Ok… the first problem here is that the DEA says “The Legalization Lobby claims that drugs [i.e. marijuana] are no more dangerous than marijuana.” Actually, we know for a fact that marijuana is far far safer than alcohol. The second issue I have with this is the DEA’s concern about people going to work after taking drugs the night before. Since a marijuana high lasts about 2-3 hours on average, this is a silly scare-tactic-style concern. Lastly, we already have cannabis users who drive high, and scientific studies show that cannabis-intoxicated drivers widely outperform alcohol-intoxicated drivers and even outperform sober drivers.
Fact #9: Europe’s more liberal drug policies are not the right model for America.
Under this fact the DEA claims that since legalization in Amsterdam, heroin addiction has increased. The problem is they don’t cite their source of this information. I did find, courtesy of the NORML stash blog, find the following statistic of the effect of legalization in the Netherlands:
Fact #10: Most non-violent drug users get treatment, not jail time.
I know some folks who could face jail time for marijuana possession. Others face the possible revocation of financial aid. It’s not only about jail time. If charged with cannabis possession, you can be subject from the following:
- If you’re convicted or enter a plea, you’ll be on probation and mandatory Urinalysis Tests will be performed.
- A conviction could impact child custody issues in family court.
- An arrest for Possession with Intent to Distribute or an arrest for the Manufacture of plants may result in the State attempting to Forfeit your home, your car, your cash and other assets which they can do even if charges are later dismissed or you are acquitted at trial! This heinous law is know as “Asset Forfeiture”.

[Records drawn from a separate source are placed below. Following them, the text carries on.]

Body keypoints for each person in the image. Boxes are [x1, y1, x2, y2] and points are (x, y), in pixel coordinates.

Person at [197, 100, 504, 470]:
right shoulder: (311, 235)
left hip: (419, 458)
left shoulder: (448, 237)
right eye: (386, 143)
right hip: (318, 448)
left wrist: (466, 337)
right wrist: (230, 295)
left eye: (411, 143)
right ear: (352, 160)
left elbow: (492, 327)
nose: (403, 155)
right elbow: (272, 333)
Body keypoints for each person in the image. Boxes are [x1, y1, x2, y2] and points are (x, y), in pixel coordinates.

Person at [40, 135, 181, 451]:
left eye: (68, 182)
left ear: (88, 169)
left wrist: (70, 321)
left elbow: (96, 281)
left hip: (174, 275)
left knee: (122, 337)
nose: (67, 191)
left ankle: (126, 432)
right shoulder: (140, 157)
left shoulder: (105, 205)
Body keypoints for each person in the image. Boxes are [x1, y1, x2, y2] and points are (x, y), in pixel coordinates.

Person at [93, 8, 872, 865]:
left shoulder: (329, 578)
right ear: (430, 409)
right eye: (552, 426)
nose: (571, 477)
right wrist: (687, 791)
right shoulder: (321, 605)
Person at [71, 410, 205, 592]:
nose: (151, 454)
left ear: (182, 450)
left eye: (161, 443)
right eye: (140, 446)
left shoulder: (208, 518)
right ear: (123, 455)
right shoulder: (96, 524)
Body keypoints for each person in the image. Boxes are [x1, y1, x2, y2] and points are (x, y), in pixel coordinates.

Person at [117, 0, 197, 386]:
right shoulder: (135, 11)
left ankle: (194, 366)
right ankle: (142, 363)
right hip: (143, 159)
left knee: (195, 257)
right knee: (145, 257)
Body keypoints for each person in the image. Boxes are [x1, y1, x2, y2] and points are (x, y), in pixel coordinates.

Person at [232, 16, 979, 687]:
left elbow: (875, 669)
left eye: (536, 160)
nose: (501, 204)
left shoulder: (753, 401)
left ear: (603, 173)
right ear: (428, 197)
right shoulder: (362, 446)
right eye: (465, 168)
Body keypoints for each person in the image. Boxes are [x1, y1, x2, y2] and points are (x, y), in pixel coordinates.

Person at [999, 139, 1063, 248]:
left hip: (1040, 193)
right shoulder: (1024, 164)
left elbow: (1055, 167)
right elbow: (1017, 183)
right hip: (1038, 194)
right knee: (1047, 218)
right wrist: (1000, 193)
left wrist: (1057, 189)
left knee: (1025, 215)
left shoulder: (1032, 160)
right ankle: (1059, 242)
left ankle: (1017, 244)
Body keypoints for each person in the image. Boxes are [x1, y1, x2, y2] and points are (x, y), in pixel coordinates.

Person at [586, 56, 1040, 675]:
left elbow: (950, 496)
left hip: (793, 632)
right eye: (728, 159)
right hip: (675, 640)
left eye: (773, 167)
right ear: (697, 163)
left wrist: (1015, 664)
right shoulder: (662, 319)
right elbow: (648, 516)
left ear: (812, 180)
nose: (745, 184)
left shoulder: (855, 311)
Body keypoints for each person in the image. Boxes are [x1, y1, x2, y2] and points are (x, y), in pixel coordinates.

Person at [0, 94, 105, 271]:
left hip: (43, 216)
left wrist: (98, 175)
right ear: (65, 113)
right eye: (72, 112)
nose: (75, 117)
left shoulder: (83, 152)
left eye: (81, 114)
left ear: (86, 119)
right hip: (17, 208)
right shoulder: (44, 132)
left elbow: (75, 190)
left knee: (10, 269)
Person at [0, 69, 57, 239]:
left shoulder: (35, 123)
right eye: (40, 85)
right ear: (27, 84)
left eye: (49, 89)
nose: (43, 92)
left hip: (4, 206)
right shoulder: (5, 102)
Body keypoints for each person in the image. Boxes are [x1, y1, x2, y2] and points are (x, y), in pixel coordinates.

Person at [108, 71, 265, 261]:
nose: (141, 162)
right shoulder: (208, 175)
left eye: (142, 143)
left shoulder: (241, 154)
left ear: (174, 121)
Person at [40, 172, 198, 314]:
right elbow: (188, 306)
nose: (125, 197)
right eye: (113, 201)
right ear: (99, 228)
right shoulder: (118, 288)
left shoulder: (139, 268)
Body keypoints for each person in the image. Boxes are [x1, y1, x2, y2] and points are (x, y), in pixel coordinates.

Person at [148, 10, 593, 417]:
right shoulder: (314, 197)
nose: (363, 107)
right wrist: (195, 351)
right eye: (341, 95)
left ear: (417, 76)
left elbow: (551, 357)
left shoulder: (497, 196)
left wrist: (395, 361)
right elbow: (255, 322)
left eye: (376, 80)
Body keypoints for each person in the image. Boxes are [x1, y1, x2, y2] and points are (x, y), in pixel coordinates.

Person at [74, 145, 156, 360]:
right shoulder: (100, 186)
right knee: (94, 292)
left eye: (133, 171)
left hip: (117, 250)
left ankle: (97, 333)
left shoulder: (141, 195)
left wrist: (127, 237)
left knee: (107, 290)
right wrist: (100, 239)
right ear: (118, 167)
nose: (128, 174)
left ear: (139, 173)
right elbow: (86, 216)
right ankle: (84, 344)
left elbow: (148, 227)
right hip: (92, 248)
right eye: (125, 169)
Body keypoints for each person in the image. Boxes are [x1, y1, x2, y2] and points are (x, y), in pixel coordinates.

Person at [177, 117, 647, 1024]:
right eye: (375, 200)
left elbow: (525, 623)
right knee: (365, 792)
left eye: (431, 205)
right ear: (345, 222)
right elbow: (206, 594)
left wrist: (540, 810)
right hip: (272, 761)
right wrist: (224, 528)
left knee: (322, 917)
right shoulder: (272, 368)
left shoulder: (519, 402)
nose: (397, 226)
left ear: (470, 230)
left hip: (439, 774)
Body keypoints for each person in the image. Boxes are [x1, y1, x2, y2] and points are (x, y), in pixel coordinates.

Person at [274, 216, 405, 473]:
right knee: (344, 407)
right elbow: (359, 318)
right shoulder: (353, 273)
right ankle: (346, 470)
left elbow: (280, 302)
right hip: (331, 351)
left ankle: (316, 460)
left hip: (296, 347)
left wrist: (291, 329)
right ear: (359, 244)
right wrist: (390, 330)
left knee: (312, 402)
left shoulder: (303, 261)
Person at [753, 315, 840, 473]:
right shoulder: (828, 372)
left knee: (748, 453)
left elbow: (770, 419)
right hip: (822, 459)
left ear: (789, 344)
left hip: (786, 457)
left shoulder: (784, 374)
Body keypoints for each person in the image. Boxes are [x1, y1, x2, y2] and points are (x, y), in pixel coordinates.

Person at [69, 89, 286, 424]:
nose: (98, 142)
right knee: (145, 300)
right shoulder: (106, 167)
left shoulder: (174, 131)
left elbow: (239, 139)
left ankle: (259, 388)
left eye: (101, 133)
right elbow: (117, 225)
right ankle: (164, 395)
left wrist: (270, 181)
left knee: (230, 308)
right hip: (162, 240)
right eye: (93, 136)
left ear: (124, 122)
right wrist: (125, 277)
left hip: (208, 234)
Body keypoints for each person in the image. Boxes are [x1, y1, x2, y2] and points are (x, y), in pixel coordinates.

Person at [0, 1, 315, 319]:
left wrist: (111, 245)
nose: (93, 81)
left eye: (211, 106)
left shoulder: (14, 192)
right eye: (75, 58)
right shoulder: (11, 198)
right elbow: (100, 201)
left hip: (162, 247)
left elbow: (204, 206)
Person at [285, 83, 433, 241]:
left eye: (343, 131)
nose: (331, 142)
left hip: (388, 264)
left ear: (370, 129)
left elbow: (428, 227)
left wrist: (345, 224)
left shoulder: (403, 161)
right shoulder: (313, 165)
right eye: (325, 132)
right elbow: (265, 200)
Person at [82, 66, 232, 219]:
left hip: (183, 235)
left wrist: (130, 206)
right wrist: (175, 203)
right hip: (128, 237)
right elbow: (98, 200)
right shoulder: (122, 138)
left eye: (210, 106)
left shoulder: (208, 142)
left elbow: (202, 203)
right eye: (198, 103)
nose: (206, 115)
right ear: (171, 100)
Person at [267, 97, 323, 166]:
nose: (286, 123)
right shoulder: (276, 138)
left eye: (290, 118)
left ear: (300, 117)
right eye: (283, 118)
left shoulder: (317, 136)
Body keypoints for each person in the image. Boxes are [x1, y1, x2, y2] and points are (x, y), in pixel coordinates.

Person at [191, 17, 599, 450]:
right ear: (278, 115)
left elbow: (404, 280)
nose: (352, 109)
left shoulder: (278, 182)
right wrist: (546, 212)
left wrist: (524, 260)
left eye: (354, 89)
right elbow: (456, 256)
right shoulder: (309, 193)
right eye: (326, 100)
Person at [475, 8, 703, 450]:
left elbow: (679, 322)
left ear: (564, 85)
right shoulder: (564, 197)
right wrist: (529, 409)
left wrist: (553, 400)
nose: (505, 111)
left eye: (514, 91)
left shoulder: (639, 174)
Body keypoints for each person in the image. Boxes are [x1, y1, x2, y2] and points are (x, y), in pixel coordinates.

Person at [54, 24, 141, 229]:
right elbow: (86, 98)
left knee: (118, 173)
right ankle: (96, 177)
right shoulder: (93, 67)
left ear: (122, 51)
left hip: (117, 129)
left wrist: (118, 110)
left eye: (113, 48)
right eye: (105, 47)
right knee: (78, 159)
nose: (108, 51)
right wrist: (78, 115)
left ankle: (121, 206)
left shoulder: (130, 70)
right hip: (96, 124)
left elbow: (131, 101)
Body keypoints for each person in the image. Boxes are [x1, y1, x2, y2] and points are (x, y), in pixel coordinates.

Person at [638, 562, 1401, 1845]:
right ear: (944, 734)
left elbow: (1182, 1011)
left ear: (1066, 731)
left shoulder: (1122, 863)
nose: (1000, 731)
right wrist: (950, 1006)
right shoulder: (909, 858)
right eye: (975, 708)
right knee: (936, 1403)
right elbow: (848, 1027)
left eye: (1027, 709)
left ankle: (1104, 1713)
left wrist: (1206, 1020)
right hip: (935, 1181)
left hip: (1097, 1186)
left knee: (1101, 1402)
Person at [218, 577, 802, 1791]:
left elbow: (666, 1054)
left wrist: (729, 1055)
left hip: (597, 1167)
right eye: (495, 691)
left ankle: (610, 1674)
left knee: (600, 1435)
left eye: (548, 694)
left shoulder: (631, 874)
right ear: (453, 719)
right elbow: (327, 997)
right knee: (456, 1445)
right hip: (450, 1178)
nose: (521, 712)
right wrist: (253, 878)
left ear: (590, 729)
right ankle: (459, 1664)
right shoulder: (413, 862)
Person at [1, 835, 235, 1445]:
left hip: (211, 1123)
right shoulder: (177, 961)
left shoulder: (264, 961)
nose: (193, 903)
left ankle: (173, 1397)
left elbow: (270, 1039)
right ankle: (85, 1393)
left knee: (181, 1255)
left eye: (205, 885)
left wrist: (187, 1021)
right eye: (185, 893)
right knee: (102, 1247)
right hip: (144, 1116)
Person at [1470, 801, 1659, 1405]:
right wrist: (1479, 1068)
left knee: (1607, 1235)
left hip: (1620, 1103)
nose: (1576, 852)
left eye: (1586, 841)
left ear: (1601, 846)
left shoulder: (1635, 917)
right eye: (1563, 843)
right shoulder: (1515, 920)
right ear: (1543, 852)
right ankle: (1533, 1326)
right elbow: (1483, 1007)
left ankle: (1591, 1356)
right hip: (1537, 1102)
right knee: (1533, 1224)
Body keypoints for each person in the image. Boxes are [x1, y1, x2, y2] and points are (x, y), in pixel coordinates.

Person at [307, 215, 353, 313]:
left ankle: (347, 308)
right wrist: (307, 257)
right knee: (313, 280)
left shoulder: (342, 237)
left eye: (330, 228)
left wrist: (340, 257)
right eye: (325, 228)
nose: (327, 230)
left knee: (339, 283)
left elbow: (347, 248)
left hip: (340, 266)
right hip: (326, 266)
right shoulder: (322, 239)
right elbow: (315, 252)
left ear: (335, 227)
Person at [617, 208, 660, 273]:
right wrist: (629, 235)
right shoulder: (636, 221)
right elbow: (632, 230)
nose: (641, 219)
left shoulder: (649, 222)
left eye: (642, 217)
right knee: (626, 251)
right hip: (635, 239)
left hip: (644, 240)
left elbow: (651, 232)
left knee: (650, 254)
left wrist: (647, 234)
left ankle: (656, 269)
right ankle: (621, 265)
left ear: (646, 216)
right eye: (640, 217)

- A conviction can impact Federally insured student loans
- A felony conviction deprives you of the right to vote
- A felony conviction deprives you of the right to possess firearms
- A conviction can get you tossed out of government subsidized housing
- A conviction can impair your ability to obtain food stamps and other welfare benefits
- Your ability to ever adopt children will be jeopardized
- You will be denied entry into Canada and possibly other countries
- A misdemeanor conviction remains on your record and available to the public for three years before it can be expunged, which may have an impact on current or future employment
- A felony conviction remains on your record and available to the public for five years before it can be expunged, which may have an impact on current or future employment. (via NORML stash blog)
The American people really need the truth about smart marijuana policy from unbiased scientific research. We can’t trust the folks in the arresting business to tell us the truth about drugs.